SageMaker data parallelism library release notes
See the following release notes to track the latest updates for the SageMaker distributed data parallelism (SMDDP) library.
The SageMaker distributed data parallelism library v2.2.0
Date: March 4, 2024
New features
-
Added support for PyTorch v2.2.0 with CUDA v12.1.
Integration into Docker containers distributed by the SageMaker model parallelism (SMP) library
This version of the SMDDP library is migrated to The SageMaker model parallelism library v2.2.0.
658645717510.dkr.ecr.
<region>
.amazonaws.com/smdistributed-modelparallel:2.2.0-gpu-py310-cu121
For Regions where the SMP Docker images are available, see Amazon Web Services Regions.
Binary file of this release
You can download or install the library using the following URL.
https://smdataparallel.s3.amazonaws.com/binary/pytorch/2.2.0/cu121/2024-03-04/smdistributed_dataparallel-2.2.0-cp310-cp310-linux_x86_64.whl
The SageMaker distributed data parallelism library v2.1.0
Date: March 1, 2024
New features
-
Added support for PyTorch v2.1.0 with CUDA v12.1.
Bug fixes
-
Fixed the CPU memory leak issue in SMDDP v2.0.1.
Integration into SageMaker Framework Containers
This version of the SMDDP library passed benchmark testing and is migrated to the
following SageMaker Framework Container
-
PyTorch v2.1.0
763104351884.dkr.ecr.
<region>
.amazonaws.com/pytorch-training:2.1.0-gpu-py310-cu121-ubuntu20.04-sagemaker
Integration into Docker containers distributed by the SageMaker model parallelism (SMP) library
This version of the SMDDP library is migrated to The SageMaker model parallelism library v2.1.0.
658645717510.dkr.ecr.
<region>
.amazonaws.com/smdistributed-modelparallel:2.1.2-gpu-py310-cu121
For Regions where the SMP Docker images are available, see Amazon Web Services Regions.

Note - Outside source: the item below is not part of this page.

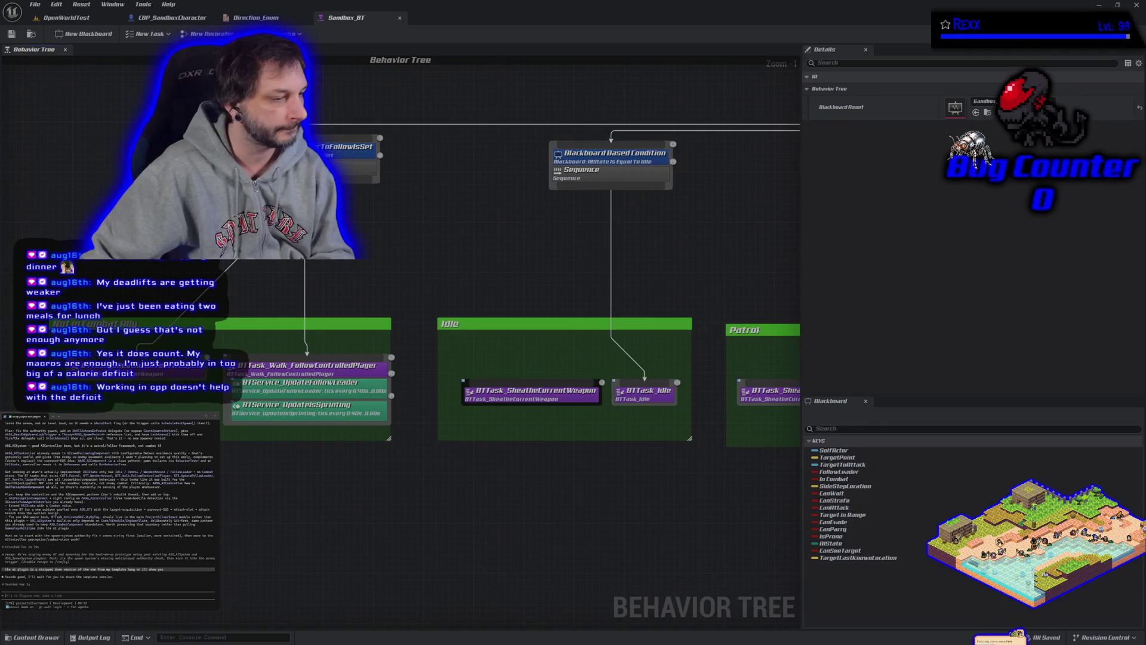
{"action": "scroll", "coordinate": [171, 329], "scroll_direction": "down", "scroll_amount": 5}
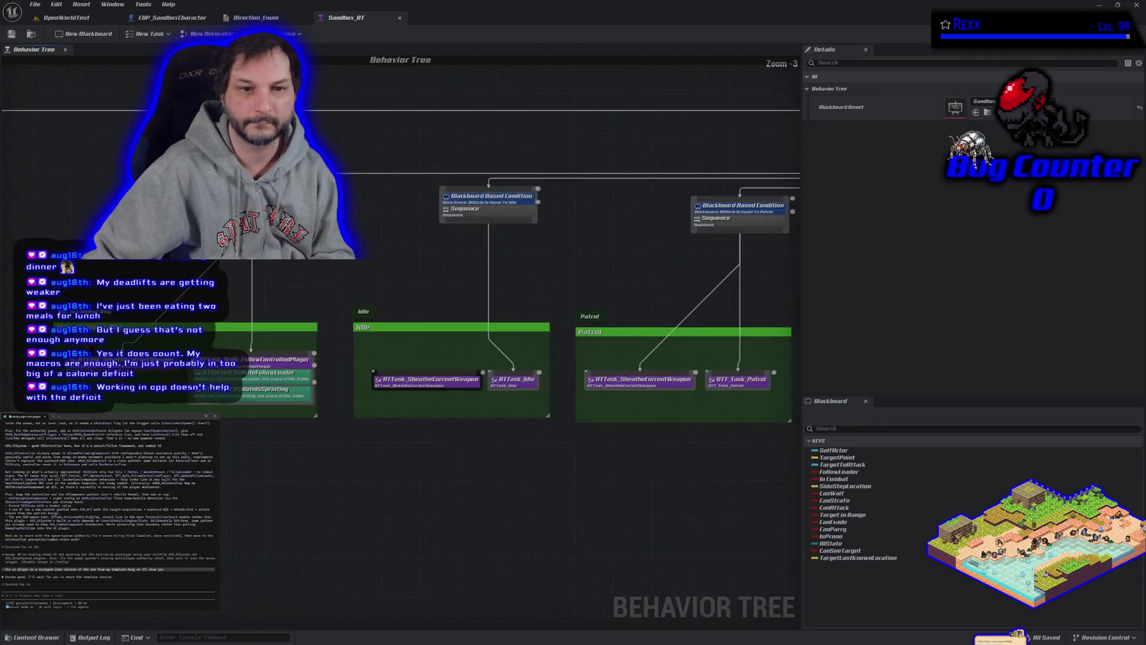
{"action": "scroll", "coordinate": [321, 358], "scroll_direction": "down", "scroll_amount": 6}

Binary file of this release
You can download or install the library using the following URL.
https://smdataparallel.s3.amazonaws.com/binary/pytorch/2.1.0/cu121/2024-02-04/smdistributed_dataparallel-2.1.0-cp310-cp310-linux_x86_64.whl
The SageMaker distributed data parallelism library v2.0.1
Date: December 7, 2023
New features
-
Added a new SMDDP-implementation of
AllGather
collective operation optimized for Amazon compute resources and network infrastructure. To learn more, see SMDDP AllGather collective operation. -
The SMDDP
AllGather
collective operation is compatible with PyTorch FSDP and DeepSpeed. To learn more, see Use the SMDDP library in your PyTorch training script. -
Added support for PyTorch v2.0.1
Known issues
-
There's a CPU memory leak issue from a gradual CPU memory increase while training with SMDDP
AllReduce
in DDP mode.
Integration into SageMaker Framework Containers
This version of the SMDDP library passed benchmark testing and is migrated to the
following SageMaker Framework Container
-
PyTorch v2.0.1
763104351884.dkr.ecr.
<region>
.amazonaws.com/pytorch-training:2.0.1-gpu-py310-cu118-ubuntu20.04-sagemaker
Binary file of this release
You can download or install the library using the following URL.
https://smdataparallel.s3.amazonaws.com/binary/pytorch/2.0.1/cu118/2023-12-07/smdistributed_dataparallel-2.0.2-cp310-cp310-linux_x86_64.whl
Other changes
-
Starting from this release, documentation for the SMDDP library is fully available in this Amazon SageMaker Developer Guide. In favor of the complete developer guide for SMDDP v2 housed in the Amazon SageMaker Developer Guide, documentation for the additional reference for SMDDP v1.x
in the SageMaker Python SDK documentation is no longer supported. If you still need SMP v1.x documentation, see the following snapshot of the documentation at SageMaker Python SDK v2.212.0 documentation .